蕭翀“噢”了一聲,沉吟片刻後道:“這鐲子品相很好,值七位數以上。嗯,你外婆挺疼你的,有好東西想著你。挺好的,只有這樣的鐲子才配得上你。”

這隻可以穿梭時空的鐲子蕭翀可太熟悉了。

雖然目前看著沒有千年前林婉婉戴的水頭那麼好,但分明還是同一只,估計是因為神奇之處還沒被林婉婉發現。

林婉婉一聽這鐲子這麼價值連城,嚇了一大跳,當即就捂住鐲子驚恐道:“七位數?真的嗎?”

蕭翀肯定道:“當然,如果是我,甚至願意拿所有家當換。”

這一點,蕭翀真沒說謊,這樣一隻鐲子萬金也難換的。

林婉婉被蕭翀這樣一說,更加戴不住了,深怕磕了碰了。

畢竟是玉的,不經碰撞啊。

“真的假的啊,外婆怎麼會留一個這麼值錢的鐲子給我。

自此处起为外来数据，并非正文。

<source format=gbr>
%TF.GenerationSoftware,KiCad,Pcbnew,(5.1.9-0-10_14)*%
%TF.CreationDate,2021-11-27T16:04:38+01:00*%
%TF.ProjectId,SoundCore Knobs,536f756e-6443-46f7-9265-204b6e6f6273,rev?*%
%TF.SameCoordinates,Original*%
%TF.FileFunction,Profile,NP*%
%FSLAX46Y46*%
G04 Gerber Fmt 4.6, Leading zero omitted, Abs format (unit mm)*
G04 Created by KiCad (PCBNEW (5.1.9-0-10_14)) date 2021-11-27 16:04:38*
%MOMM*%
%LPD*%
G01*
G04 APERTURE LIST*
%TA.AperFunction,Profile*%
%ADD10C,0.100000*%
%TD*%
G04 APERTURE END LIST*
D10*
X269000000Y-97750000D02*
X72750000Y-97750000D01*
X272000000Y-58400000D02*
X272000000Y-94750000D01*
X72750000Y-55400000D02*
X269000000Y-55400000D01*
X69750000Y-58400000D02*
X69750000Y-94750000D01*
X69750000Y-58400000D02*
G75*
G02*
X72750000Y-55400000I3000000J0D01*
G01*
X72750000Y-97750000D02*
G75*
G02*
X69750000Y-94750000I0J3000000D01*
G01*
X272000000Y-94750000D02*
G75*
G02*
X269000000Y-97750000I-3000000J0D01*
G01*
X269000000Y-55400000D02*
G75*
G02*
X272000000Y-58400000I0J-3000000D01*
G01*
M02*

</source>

”林婉婉感覺有點風中凌亂。

早知道這鐲子那麼值錢,當初外婆腦溢血住院的時候,就該賣了換錢直接去京城最好的大醫院救,說不定還能救回來。

“也許是因為,你外公外婆想留給你一條後路吧。”蕭翀隨口說了一句。

林婉婉小心翼翼地摘下了玉鐲,嘆氣道:“被你說的我都不敢戴了,可是我放哪兒啊?學校宿舍我也不敢放啊。”

蕭翀唇角一揚,笑:“如果你擔心它的儲存的話,我倒是有個辦法,去京城後帶你去四大行,隨便挑一家,定個保險櫃藏著。除非是遇到不可抗力,否則應該比你藏哪都安全。”

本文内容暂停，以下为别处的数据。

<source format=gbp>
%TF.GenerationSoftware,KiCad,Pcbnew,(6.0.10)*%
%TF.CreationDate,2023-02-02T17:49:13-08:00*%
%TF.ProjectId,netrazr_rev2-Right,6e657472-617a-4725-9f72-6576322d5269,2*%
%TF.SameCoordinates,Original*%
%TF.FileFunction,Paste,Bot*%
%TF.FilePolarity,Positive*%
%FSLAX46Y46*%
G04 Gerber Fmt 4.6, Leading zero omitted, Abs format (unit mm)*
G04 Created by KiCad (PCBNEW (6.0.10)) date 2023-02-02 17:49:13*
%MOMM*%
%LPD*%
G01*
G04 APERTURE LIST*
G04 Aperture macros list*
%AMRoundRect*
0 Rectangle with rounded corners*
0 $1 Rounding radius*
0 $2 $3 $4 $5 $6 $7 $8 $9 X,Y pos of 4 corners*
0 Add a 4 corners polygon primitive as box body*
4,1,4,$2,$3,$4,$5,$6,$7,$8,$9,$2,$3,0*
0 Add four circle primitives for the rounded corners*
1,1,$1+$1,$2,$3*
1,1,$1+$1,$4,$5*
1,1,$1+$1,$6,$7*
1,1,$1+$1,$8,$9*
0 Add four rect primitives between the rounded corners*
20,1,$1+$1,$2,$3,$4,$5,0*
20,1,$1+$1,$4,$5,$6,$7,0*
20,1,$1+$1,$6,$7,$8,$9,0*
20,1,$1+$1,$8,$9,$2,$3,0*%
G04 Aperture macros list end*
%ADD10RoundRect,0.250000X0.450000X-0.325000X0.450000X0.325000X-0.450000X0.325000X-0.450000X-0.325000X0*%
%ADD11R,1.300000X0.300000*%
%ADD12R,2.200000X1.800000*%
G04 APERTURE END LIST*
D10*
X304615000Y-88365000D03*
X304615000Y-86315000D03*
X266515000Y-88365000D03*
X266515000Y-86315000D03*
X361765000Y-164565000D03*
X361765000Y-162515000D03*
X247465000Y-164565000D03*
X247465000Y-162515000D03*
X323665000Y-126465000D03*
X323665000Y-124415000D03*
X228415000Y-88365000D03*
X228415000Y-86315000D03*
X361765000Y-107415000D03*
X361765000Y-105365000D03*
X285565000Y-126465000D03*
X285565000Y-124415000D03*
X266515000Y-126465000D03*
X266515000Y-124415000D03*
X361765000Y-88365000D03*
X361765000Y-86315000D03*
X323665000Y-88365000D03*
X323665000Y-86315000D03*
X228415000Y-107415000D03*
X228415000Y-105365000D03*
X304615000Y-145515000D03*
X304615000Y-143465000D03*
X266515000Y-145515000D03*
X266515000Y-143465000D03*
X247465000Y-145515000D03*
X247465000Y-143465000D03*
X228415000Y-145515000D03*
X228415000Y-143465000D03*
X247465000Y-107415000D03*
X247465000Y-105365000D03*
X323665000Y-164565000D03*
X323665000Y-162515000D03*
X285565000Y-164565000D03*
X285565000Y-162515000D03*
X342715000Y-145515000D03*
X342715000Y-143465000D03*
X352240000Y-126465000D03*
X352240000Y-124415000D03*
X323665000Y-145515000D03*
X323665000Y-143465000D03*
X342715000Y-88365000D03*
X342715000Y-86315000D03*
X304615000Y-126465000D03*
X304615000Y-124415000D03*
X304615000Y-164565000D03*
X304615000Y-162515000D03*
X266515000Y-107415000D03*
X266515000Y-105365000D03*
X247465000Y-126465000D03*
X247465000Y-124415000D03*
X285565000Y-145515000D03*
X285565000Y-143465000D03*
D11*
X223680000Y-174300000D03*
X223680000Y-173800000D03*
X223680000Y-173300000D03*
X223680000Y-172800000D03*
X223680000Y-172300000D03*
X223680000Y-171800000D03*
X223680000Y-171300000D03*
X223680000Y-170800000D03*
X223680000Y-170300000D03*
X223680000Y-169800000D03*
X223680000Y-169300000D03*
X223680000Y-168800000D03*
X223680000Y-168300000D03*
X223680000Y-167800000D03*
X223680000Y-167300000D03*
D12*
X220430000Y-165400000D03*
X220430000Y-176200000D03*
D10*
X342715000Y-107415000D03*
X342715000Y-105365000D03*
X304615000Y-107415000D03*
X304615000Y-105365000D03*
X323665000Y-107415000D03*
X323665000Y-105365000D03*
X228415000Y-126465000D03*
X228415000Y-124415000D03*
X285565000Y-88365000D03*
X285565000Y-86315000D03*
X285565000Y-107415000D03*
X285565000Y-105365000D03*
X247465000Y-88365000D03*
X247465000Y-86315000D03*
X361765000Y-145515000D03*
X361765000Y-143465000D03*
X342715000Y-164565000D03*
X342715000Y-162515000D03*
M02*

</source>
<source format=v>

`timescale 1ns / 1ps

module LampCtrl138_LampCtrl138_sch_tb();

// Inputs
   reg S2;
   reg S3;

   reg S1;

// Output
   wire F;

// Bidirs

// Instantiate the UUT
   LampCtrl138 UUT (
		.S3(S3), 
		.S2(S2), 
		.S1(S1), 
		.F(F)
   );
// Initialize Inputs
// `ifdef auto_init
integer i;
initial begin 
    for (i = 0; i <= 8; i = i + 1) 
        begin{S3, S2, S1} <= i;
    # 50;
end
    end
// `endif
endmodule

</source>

“藏銀行裡?”林婉婉還是第一次聽到這種事,“銀行還有這個服務嗎?”

蕭翀道:“當然。現代社會,只要你想得到的,基本都有人做。”

林婉婉考慮了一會兒,把鐲子塞蕭翀手裡,道:“既然你說這鐲子這麼值錢,那就你幫我保管吧,算我嫁妝。”

蕭翀認真地看了林婉婉一會兒:“你外婆送你的,這你怎麼捨得?”

“嗯,確實是我外婆送的不錯,但這些都是身外之物,我心中想著外婆也是一樣。這鐲子真這麼貴重,我也不敢戴啊,就放你那兒吧。”

蕭翀手裡拿著玉鐲看了一會兒,眼神複雜。

片刻後,他拉過林婉婉的手,重新幫她戴上,目光深沉地望著她,說:“你的嫁妝當然你保管,自古嫁妝傳子不傳夫。”

“什麼傳子啊……”林婉婉嘀咕,才剛訂婚呢就想哪兒去了。

她看看手上的玉鐲,嘆道:“好吧,那我就去京城找信譽高的銀行存著。不過現在要放哪兒呢?”

“戴著吧。”蕭翀隨口說了一句,“出門在外,貴重物品隨身攜帶。”

林婉婉沉思片刻,也沒有更好的辦法:“你說的對,現在還是隨身攜帶最安全。”

蕭翀微微一笑,不再多說。

飛機到港島,陸守約安排了兩輛接送的車,一輛他自己坐,一輛給蕭翀和林婉婉用。

蕭翀身為他的朋友以及他最看好的現代書畫家,公司給他安排一輛車也是常規操作。

這次藝術展的所有藝術家們都由他們公司接待,不過一般人都被安排在了時代酒店入住。

而蕭翀和林婉婉,則是跟著陸守約一起住他們陸家的半山別墅。